## Task item A
In the passage about Charles's music career, what was the name of the group Charles formed with John David?
## Task item B
From the passage about Charles's music career, output the part that opens with the words "In the mid-1970s, Charles" and closes with "eighth studio album.", copied word for word.
## Task item C
Go on with the passage about Charles's music career from where it stops.

## Passage to read
★ ★ ★
In the mid-1970s, Charles joined musician and songwriter John David to form a group, Airwaves, as drummer. The group recorded the albums New Day and Next Stop in 1978 and 1979, respectively. In 1978, they also had a minor hit, "So Hard Livin' Without You" (U.S. #62).

In 1981, he had a long stint with Dave Edmunds including D.E. 7th, Information, Riff Raff and I Hear You Rockin'. He also drummed on albums by Bryn Haworth (Pass It On) and Sheila Walsh (Future Eyes), before joining Latin Quarter and playing with Andy Fairweather-Low and Hugh Masekela. He also engineered Power Supply, by Budgie, their eighth studio album.
★ ★ ★
## Extracted records

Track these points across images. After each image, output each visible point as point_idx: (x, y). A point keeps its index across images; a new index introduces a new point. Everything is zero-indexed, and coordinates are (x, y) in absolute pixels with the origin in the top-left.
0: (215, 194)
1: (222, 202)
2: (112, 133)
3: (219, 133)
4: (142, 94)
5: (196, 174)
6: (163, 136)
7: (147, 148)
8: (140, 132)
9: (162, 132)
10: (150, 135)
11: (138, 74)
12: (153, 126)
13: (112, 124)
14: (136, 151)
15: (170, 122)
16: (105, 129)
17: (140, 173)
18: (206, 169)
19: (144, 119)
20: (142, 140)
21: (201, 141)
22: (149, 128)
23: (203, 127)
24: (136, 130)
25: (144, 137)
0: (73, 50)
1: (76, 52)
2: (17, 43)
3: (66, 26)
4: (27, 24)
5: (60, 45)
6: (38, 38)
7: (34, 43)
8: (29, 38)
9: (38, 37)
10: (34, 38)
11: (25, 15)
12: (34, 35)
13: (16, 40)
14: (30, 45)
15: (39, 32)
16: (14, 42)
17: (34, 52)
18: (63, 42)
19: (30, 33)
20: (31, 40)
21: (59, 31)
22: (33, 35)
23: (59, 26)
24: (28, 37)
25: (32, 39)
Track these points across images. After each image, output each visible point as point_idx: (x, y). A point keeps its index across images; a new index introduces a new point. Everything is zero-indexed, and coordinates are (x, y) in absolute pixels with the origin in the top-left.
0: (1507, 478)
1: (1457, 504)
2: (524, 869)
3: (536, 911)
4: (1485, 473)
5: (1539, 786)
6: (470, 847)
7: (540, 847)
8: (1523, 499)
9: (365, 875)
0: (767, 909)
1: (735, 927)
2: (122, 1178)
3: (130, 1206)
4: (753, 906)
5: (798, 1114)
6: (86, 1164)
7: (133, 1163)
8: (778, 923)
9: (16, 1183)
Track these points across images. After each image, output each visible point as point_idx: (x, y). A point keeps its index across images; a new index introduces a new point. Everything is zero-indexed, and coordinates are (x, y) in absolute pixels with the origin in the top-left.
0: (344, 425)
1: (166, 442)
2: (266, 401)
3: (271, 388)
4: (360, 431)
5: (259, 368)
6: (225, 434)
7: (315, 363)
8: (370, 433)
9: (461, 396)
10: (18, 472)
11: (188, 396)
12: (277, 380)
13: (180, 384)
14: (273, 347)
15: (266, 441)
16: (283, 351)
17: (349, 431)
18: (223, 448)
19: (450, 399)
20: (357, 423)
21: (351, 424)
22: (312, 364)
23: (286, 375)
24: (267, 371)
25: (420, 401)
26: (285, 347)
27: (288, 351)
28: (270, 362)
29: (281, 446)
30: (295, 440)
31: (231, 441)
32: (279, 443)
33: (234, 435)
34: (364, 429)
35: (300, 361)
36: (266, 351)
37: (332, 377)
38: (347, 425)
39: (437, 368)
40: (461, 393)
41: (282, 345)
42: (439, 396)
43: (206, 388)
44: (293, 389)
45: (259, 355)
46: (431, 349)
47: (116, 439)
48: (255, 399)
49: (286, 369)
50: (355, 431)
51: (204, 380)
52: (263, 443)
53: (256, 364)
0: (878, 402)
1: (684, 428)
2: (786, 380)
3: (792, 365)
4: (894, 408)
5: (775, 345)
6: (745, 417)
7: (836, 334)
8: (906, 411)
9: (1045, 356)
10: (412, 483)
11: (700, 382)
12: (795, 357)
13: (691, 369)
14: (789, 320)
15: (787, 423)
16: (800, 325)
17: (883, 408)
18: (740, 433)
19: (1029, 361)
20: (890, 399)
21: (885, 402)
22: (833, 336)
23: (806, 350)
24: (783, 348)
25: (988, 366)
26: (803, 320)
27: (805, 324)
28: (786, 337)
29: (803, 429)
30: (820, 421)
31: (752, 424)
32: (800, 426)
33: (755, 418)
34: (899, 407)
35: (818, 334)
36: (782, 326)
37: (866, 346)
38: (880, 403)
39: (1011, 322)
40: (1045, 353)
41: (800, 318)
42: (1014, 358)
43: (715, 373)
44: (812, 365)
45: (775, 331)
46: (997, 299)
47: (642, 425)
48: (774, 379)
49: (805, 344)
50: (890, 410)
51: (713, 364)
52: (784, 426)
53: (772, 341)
★ ★ ★
## Answer box A
Airwaves

## Answer box B
In the mid-1970s, Charles joined musician and songwriter John David to form a group, Airwaves, as drummer. The group recorded the albums New Day and Next Stop in 1978 and 1979, respectively. In 1978, they also had a minor hit, "So Hard Livin' Without You" (U.S. #62).

In 1981, he had a long stint with Dave Edmunds including D.E. 7th, Information, Riff Raff and I Hear You Rockin'. He also drummed on albums by Bryn Haworth (Pass It On) and Sheila Walsh (Future Eyes), before joining Latin Quarter and playing with Andy Fairweather-Low and Hugh Masekela. He also engineered Power Supply, by Budgie, their eighth studio album.

## Answer box C
By 1985 he was undertaking more engineering, including albums by Jeff Beck (Flash), The Fabulous Thunderbirds (Hot Number), Nick Lowe (Pinker and Prouder than Previous and Party of One) the Stray Cats and Nelson Rangell. Having become known as an engineer, he recorded The La's album The La's, and worked with The Charlatans where his role changed from initially being the engineer, on The Charlatans, to becoming the producer on Tellin' Stories and numerous Charlatans singles.

In the 2000s, he has produced albums for Man, Paul Chapman and Dr. Feelgood.